Ten years ago today, the 17,000 residents of Faversham in Kent experienced the UK’s hottest ever temperatures: a whopping 38.5C (101.3F). The day before, the villagers of Greycrook in Scotland basked under 32.9C (95.4). 2003 was the hottest summer for at least 500 years across Europe, leading to fires and at least 30 deaths.
One hundred thousand people packed the sands of Bournemouth; beach resorts across the UK reported ‘no vacancies’; speed restrictions were imposed on trains every noon to prevent buckled rails and a vast quantity of ice cream was consumed.
Commenting on the heatwave, the chief weather forecaster for the Met Office, Nigel Reed, said, “In the years to come, as the Earth’s atmosphere does heat up through global warming, we would expect to see these hot weather events happening with greater frequency.”
As this chart shows, 2003 may have packed a punch for a single day’s temperature, but it was in 2006 that we saw the highest mean annual temperature across the UK.
What’s striking about that chart is the gradual rise in average temperatures from the mid-60s (the black dashed line). This might be good for holidaymakers and the UK tourism industry as a whole but is a significant challenge for the agriculture sector and our water utilities, who have to contend with rising demand and falling reservoirs in the summer months. While rainfall has increased, water bosses are quick to point out that the rain often falls “in the wrong place”.
While weather extremes and record-breakers might grab headlines, the long-term trends are not encouraging.
The weather is short-term and local, our climate is long-term and global
Globally, 2010 was the hottest year on records matching 2005, with the period June 2009 to May 2010 being the hottest 12-month period ever recorded.
While many climate change deniers argue that the planet hasn’t warmed since 1998, the planet has continued to accumulate heat at a terrifying rate, as this chart from Skeptical Science illustrates.

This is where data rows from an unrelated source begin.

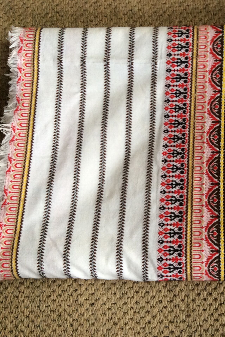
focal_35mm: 45
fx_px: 422
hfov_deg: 29.1
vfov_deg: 43.6
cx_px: 183
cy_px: 170
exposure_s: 1/25
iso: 100
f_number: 2.4
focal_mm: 3.3
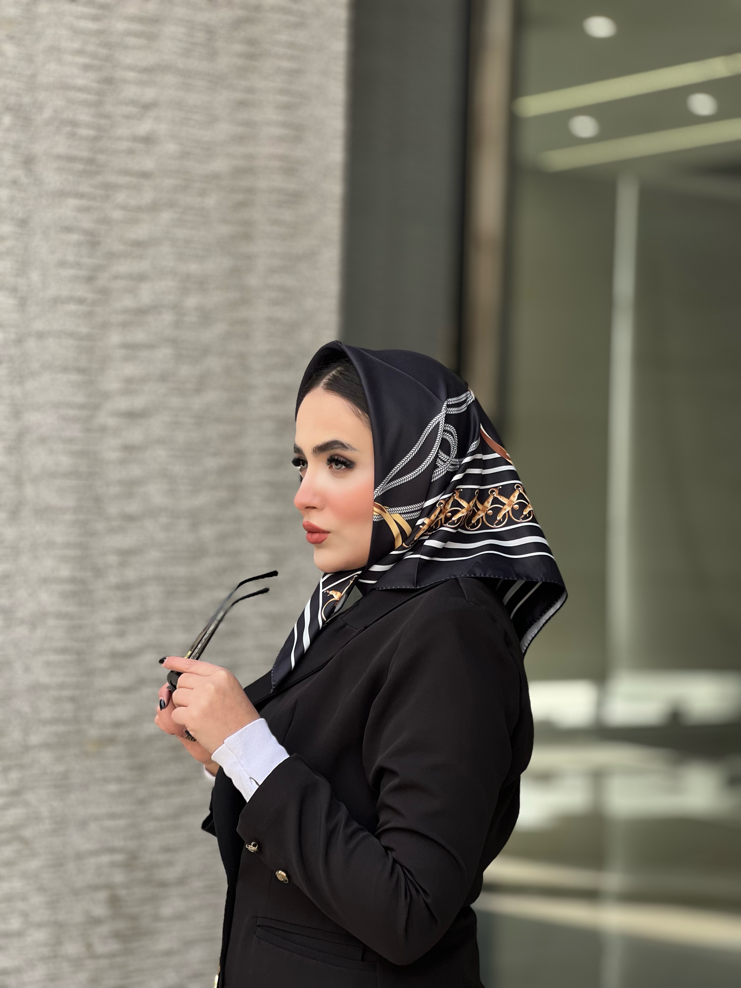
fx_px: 2198
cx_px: 370
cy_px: 494
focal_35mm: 77
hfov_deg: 19.1
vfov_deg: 25.3
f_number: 2.8
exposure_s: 1/121
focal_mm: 9
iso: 32
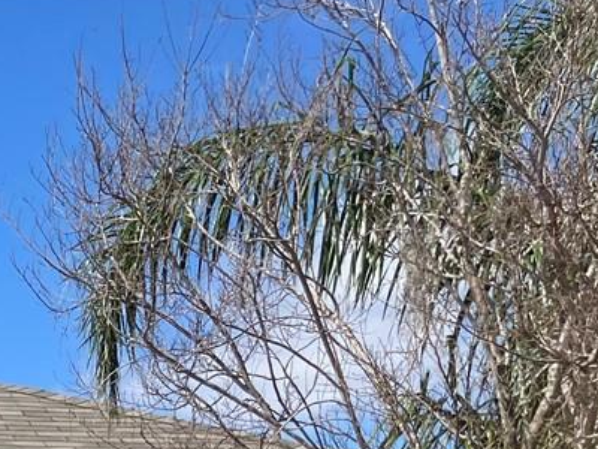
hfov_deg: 16.0
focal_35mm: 112
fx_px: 1935
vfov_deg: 11.9
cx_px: -318
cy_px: 888
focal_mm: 3.99
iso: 32
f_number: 1.8
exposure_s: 1/3040
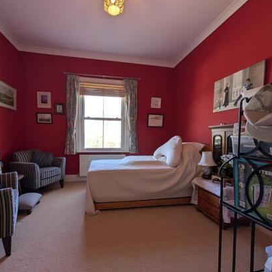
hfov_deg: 90.9
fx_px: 133
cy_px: 143
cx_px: 125
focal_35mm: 15
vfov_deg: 91.1
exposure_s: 1/103
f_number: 1.7
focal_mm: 2.02
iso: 70
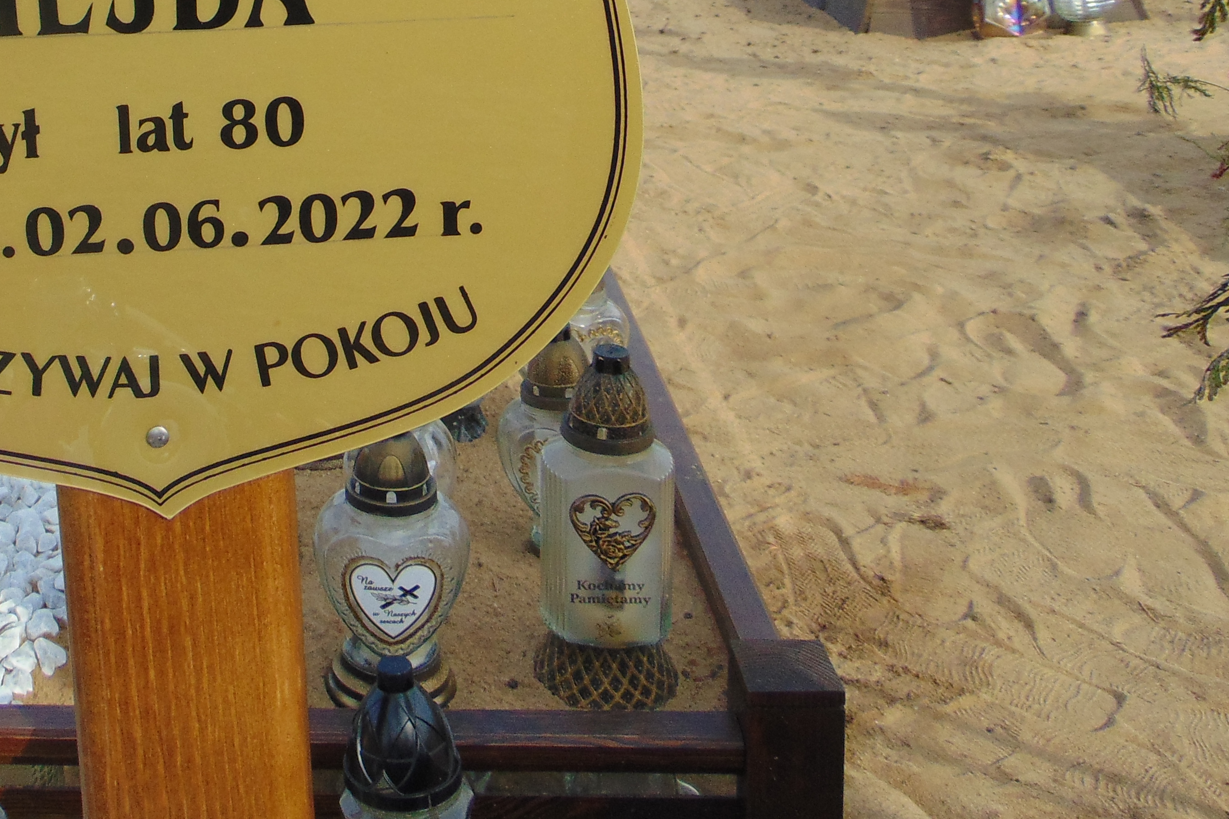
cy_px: -13
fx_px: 1707
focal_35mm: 50
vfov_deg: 25.6
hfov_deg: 37.7
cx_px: 190
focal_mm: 4.5
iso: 80
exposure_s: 1/160
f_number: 7.7
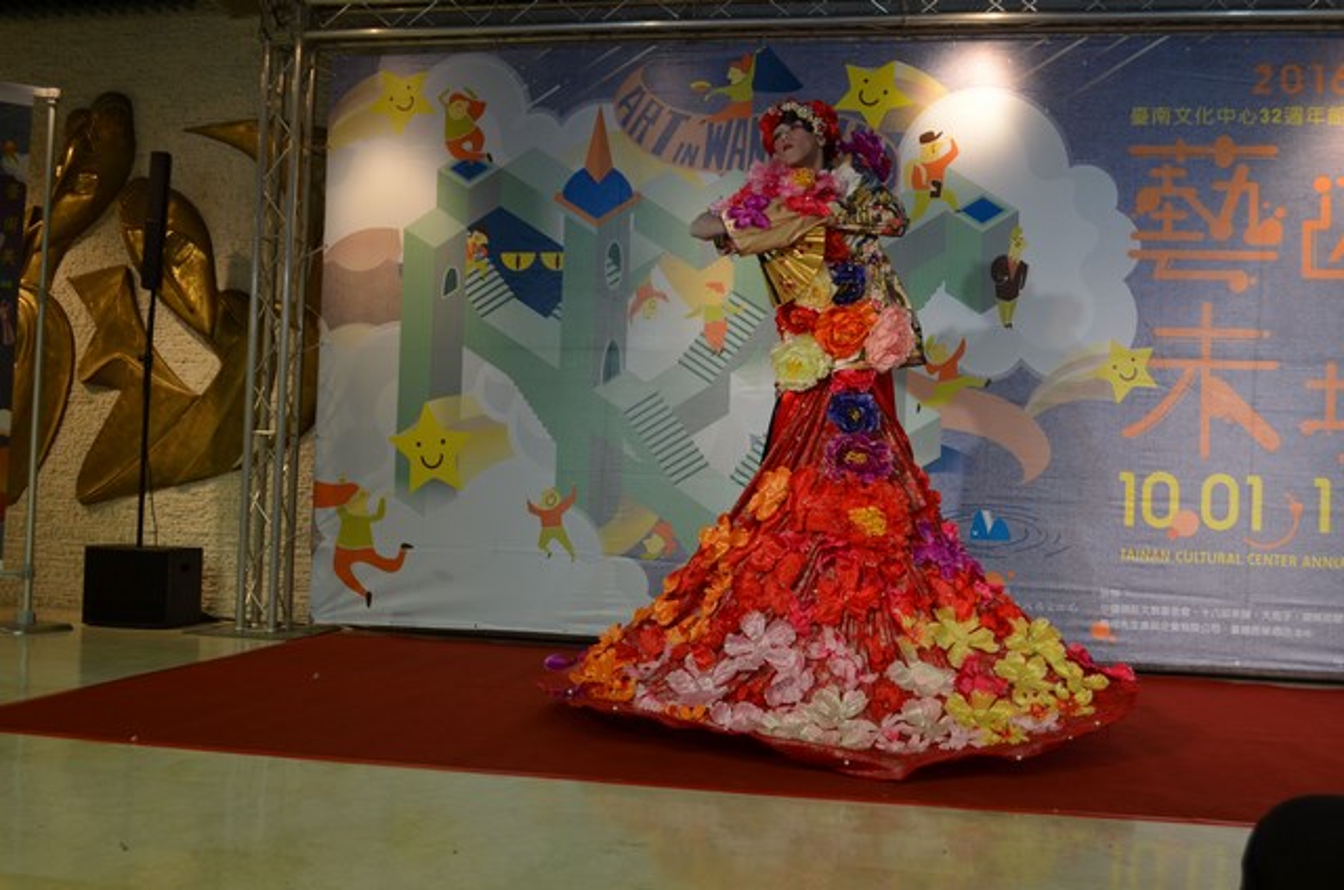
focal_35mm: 36
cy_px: 445
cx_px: 672
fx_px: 1341
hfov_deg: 53.2
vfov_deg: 36.7
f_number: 5.6
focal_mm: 24
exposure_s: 1/125
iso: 400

While 2003 might have had record-breaking days in UK temperatures, the lack of leadership and action on climate change globally and mitigation nationally is as predictable as it is depressing. As Jeremy Leggett pointed out, we will shortly cross the tipping point, where negative feedback loops kick-in and change becomes irreversible, a catastrophic 2C increase is locked in, harming the global economy, the environment and everyone’s future and wellbeing.
Enjoying the warm breeze on a pristine beach is wonderful. If the cause is our fossil fuel recklessness and the cost is more extreme weather, economic instability and a degraded planet, maybe we shouldn’t glorify these record-breakers too much.